The resultant plasmids were named pg5′DAA and pg3′DAA, respectively.
The pg5′DAA, pgEaA, and pg3′DAA plasmids were used by LR recombination, and the DNA cassette from the resultant plasmid digested with PstI was used for A. oryzae transformation. For A. oryzae transformation, the DNA fragments or plasmids were introduced into each host strain using a standard method. Confirmation of aipA disruptants and transformants that contain a single plasmid with the niaD Epacadostat selective marker by Southern blot analysis was performed as described previously (Higuchi et al., 2009b). For YTH screening, we used the Matchmaker™ Library Construction and Screening Kit (Clontech) according to the manufacturer’s instructions. We constructed an A. oryzae cDNA library expressed in yeast as follows: total RNA (1 μg) from A. oryzae strain RIB40 [wild type (WT)] cultured in Czapek-Dox (CD) medium (0.3% NaNO3, 0.2% KCl, 0.1% KH2PO4, 0.05% MgSO4·7H2O, 0.002% FeSO4·7H2O, Small Molecule Compound Library and 2% glucose, pH 5.5) for 24 h was prepared using an RNeasy Plant Mini Kit (Qiagen). For the generation of first-strand cDNA, a random primer (CDS III/6 primer) was utilized. Double-strand cDNA and pGADT7-Rec were transformed into S. cerevisiae strain AH109, and the resulting transformants were used as the cDNA library for YTH screening.
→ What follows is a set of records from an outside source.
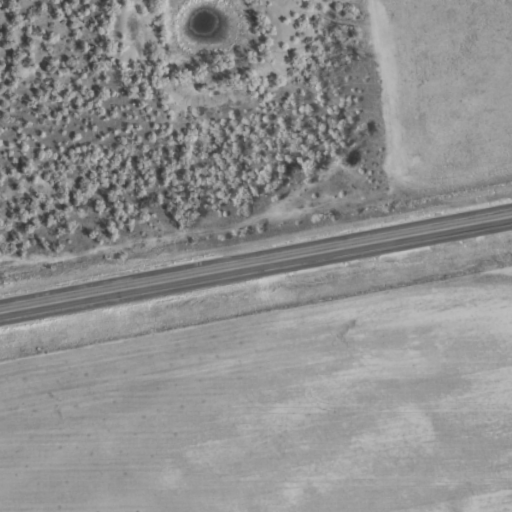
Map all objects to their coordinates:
road: (256, 269)
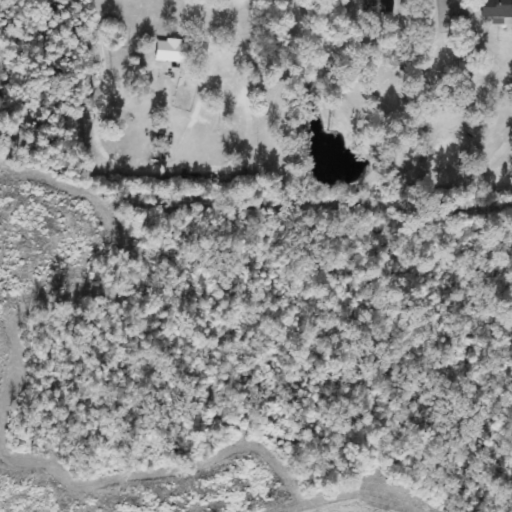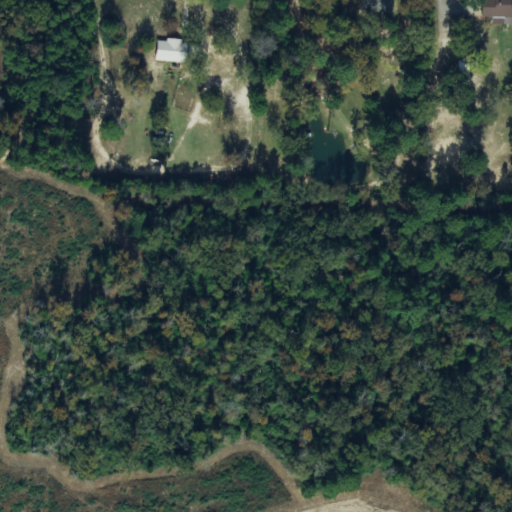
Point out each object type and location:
building: (377, 6)
building: (498, 11)
building: (171, 51)
building: (462, 72)
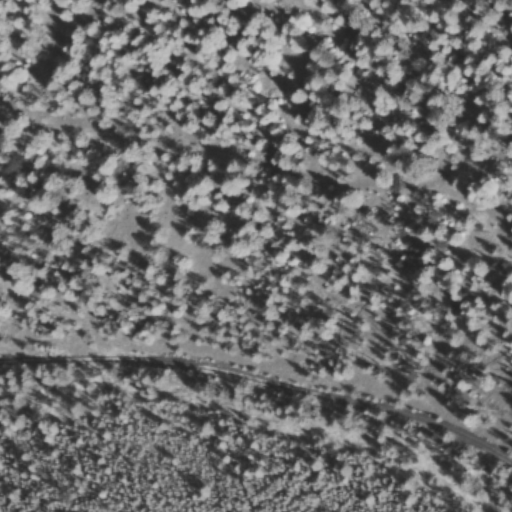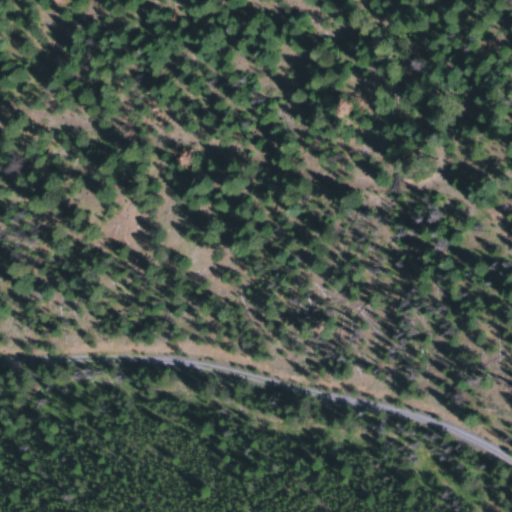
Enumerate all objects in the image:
road: (258, 204)
road: (265, 344)
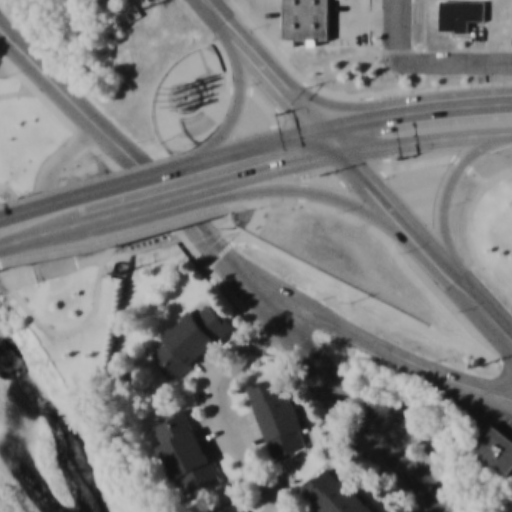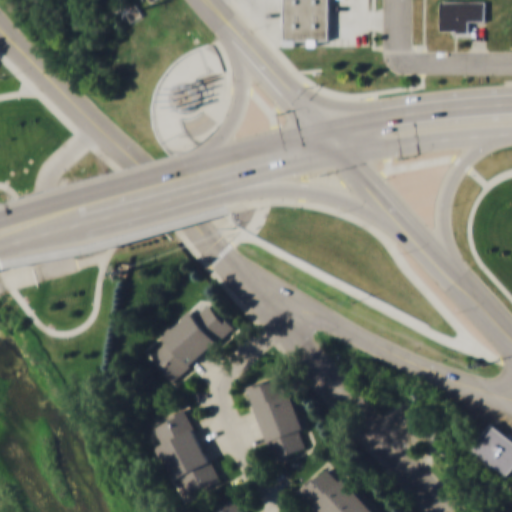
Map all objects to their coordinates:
power tower: (134, 11)
building: (461, 14)
building: (461, 15)
building: (345, 16)
building: (345, 16)
building: (303, 20)
building: (304, 20)
road: (397, 29)
road: (25, 56)
road: (456, 61)
road: (257, 62)
road: (240, 81)
road: (367, 104)
road: (412, 109)
traffic signals: (314, 124)
road: (263, 138)
road: (424, 138)
road: (190, 149)
traffic signals: (338, 150)
road: (280, 164)
road: (482, 175)
road: (106, 185)
road: (444, 186)
road: (11, 189)
road: (166, 196)
road: (344, 203)
road: (182, 204)
power tower: (230, 227)
road: (55, 231)
road: (413, 231)
park: (59, 233)
road: (97, 245)
power tower: (121, 270)
road: (216, 277)
road: (16, 291)
road: (255, 296)
road: (458, 328)
building: (191, 340)
building: (191, 340)
road: (396, 356)
road: (490, 356)
road: (223, 413)
building: (278, 416)
building: (279, 417)
building: (186, 449)
building: (186, 450)
building: (495, 450)
building: (496, 450)
building: (333, 492)
building: (334, 492)
building: (231, 505)
building: (232, 505)
park: (451, 511)
road: (451, 511)
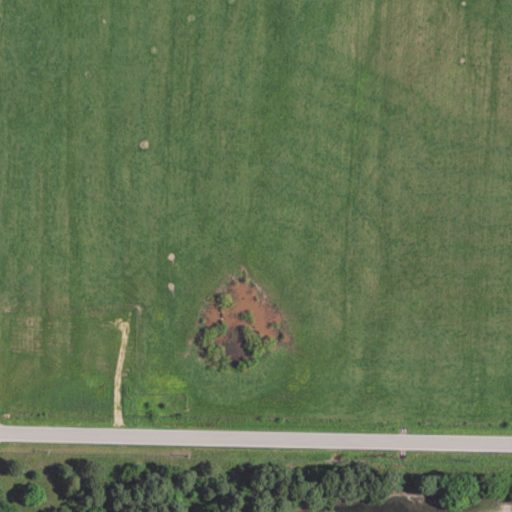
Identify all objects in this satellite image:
road: (256, 438)
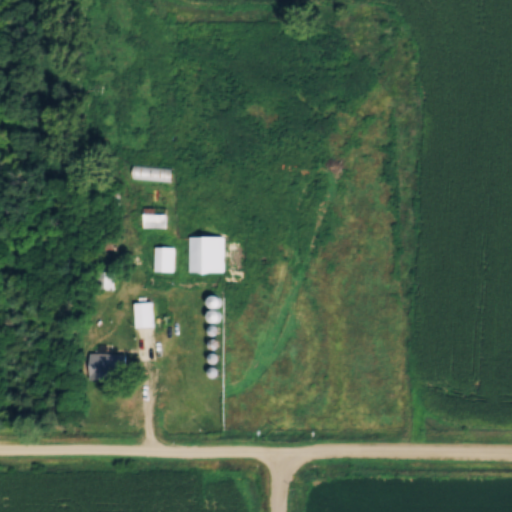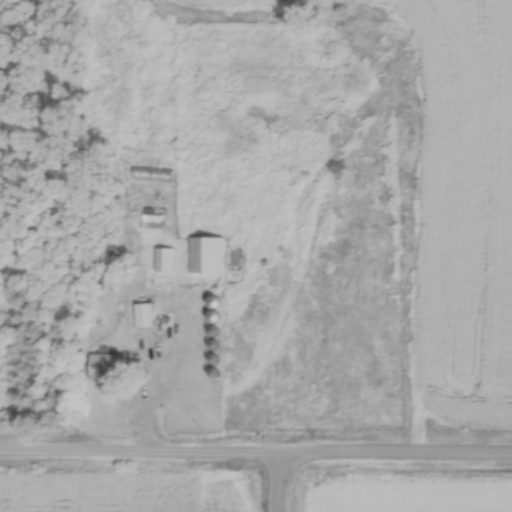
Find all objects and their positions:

For the generation of a strain as bait in YTH screening, the Aoabp1 coding sequence was introduced into the SmaI site of pGBKT7 and the resultant plasmid selleck chemicals was transformed to the S. cerevisiae strain Y187. For the generation of bait- and prey-expressing strains, pGBKT7 and circularized pGADT7-Rec, respectively, were used as vector plasmids. As negative controls, strains transformed with empty vectors were
used. Mated strains with both bait and prey proteins were grown on SD/−Leu/−Trp, SD/−Leu/−Trp/−His, SD/−Leu/−Trp/−His with 2 mM 3-amino-1,2,4-triazole (3-AT), a competitive inhibitor of S. cerevisiae His3p, or SD/−Leu/−Trp/−His/−Ade plates at 30 °C for 2 or 3 days. GST-fused bait proteins were prepared as follows: the coding sequences of two SH3 domains of AoAbp1 or AipA were introduced into pGEX-6P-1. The resultant plasmids, including empty pGEX-6P-1 as a negative control, were transformed to the Escherichia coli strain BL21 (DE3) pLysS. Glutathione Sepharose 4B (GE Healthcare) was utilized for the GST pull-down assay. Twenty microliters of glutathione sepharose beads (1 : 1 slurry) were washed mildly five times with 500 μL cold phosphate-buffered saline (PBS). Five hundred microliters of lysate with GST or GST-bait was added to the bead solution, which was then mixed with constant rotation at 4 °C for 2 h. After centrifugation at 500 g for 30 s at 4 °C, the beads were gently washed five times with 500 μL cold PBS containing 1% Triton X-100.